Please pull out every line in the listing below that contains the string "https", copying each one in full.

Dataset entries:
%%

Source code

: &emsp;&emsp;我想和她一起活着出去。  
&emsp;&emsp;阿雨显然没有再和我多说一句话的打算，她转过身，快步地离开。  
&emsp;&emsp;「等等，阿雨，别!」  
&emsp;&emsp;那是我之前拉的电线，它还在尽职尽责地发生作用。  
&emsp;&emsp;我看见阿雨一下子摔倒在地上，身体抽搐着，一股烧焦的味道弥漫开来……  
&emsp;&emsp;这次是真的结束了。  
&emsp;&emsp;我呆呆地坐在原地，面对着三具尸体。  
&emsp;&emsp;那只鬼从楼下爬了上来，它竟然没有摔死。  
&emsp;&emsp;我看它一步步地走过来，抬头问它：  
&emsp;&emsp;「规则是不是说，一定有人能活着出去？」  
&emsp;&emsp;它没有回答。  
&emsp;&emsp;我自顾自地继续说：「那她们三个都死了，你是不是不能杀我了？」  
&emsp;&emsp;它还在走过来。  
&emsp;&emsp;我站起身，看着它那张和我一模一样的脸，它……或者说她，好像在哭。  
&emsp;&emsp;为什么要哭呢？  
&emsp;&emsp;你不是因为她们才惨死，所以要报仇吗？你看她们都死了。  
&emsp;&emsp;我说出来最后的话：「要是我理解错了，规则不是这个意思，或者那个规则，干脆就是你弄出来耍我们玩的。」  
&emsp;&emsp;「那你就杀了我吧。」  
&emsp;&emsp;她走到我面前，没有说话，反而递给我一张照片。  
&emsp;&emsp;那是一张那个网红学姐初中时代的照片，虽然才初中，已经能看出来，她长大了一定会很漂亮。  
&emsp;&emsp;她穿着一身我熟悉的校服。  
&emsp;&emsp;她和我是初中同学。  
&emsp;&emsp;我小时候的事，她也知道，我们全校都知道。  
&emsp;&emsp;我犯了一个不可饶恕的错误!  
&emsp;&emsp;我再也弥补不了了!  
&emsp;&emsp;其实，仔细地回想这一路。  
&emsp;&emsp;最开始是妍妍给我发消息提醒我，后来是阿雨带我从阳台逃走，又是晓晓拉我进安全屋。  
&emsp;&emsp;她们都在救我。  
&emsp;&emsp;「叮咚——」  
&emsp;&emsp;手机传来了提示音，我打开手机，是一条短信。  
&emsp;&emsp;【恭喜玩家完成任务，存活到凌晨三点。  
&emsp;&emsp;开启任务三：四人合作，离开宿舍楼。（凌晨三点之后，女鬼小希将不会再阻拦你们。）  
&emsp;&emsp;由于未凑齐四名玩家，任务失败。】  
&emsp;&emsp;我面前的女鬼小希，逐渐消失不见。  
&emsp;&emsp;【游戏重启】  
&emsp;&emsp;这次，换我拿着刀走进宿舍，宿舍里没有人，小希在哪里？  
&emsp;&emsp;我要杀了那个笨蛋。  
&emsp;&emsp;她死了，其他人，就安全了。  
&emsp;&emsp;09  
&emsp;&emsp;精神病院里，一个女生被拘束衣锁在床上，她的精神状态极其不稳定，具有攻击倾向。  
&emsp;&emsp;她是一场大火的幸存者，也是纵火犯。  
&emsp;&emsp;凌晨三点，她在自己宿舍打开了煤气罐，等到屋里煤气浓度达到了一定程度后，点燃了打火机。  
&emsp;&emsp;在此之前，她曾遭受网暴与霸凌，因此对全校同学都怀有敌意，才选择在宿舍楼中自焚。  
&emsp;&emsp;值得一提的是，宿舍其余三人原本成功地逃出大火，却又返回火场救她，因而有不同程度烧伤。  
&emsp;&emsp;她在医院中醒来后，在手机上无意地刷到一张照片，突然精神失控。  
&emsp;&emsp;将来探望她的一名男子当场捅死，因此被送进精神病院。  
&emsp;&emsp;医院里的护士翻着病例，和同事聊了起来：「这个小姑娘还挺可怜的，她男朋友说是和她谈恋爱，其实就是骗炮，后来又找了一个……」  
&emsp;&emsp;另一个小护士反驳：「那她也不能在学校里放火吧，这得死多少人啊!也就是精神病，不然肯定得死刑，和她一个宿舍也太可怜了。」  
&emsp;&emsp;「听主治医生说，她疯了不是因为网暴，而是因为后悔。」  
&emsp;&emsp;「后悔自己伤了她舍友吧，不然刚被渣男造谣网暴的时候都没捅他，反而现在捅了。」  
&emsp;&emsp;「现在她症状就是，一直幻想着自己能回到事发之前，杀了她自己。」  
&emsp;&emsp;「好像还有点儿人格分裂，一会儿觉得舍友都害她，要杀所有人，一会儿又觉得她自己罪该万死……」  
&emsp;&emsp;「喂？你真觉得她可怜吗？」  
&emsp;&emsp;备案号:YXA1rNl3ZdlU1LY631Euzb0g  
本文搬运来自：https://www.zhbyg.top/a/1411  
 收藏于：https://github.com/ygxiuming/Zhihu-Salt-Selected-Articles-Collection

%%

- _RESULT_
本文搬运来自：https://www.zhbyg.top/a/1411  
 收藏于：https://github.com/ygxiuming/Zhihu-Salt-Selected-Articles-Collection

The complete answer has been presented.